◆ What needs to be done ◆
In the Durock vs. Hardibacker thread, which tool is ranked BEST for cutting cement backer board?

◆ Document passage ◆
# Durock vs hardibacker



## md2lgyk (Jan 6, 2009)

There's no "advantage" I know of. I much prefer using Durock.


----------



## oh'mike (Sep 18, 2009)

I don't like Hardiibacker---I prefer Durrock or wonder board--

Same reasons you stated--hard to set screws--harder to cut---sucks the juice out of thinset---and more--


----------



## CraftsmanConnec (Feb 24, 2013)

Hello Oh' Mike,
A few days ago I was teaching my helper a trick to always getting a flush or recessed Hardibacker screw into a 1/2" sheet of Hardibacker. First using a drill motor (corded or cordless) drill the screw through the Hardibacker but not into the framing yet. Put the drill motor into the reverse mode and using an orbital motion, your clearing some material out of the way. It's like using a countersink bit without having to change bits every screw or having a second drill motor going. Now drive the screw into the framing and you'll see what I'm talking about. You may first be akward trying to screw in 1/2", reverse, orbital motion, then forward all the way in, but you'll get the hang of it after 5 screws or so. I've had great success using this method.


----------



## 747 (Feb 11, 2005)

I would recommend kerdi board for a substrate. Pricey but cement board is a pain when cutting. Between the two you have listed. It doesn't matter. There both a cement product. I'm assuming your going to tile around tub.


----------



## CraftsmanConnec (Feb 24, 2013)

*Cutting cement backer board with ease*

There are a few options for cutting cement backer board like HardiBacker500 (1/2")
PATHETIC: Utility Knife.
GOOD: Carbide Tipped Scoring tool, not bad for straight line on 1/4" Hardibacker, but a waste of time for use on 1/2".
BETTER: Circular Saw with HardiBacker Blade (used outside only). I've been doing it this way for years, but it's a dusty mess, unhealthy, etc.
BEST: DeWalt makes a cement board electric cutting tool. Model D28605 for $269.00 at of all places drugstore.com. No Tax, No Shipping cost.
I just ordered a DeWalt D28605 after nearly 2 years after a contractor friend showing me his electric shears cutting HardiBacker for a shower. After much searching on Amazon.com, HomeDepot.com, etc. It was Drugstore.com that had the 1/2" version. I can tell you now I paid extra close attention to the size after I accidentally purchase some shears that were only meant for sheet metal.

There is a readily available 1/4" version of the DeWalt Electric Cement Board Shear for $220-$230, but then your limiting yourself to only 5/16" capacity to do HardiSiding and 1/4" Hardibacker and will never be able to do 1/2" boards. Your choice.


----------

◆ Supplied material ◆
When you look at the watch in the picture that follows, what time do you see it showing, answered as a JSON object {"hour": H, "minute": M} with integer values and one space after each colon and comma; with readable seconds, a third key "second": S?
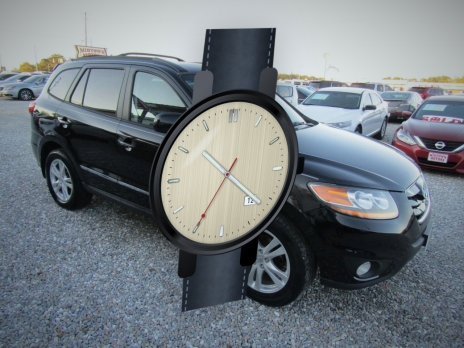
{"hour": 10, "minute": 21, "second": 35}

◆ Solution to this problem ◆
A DeWalt electric cement board cutting tool, model D28605.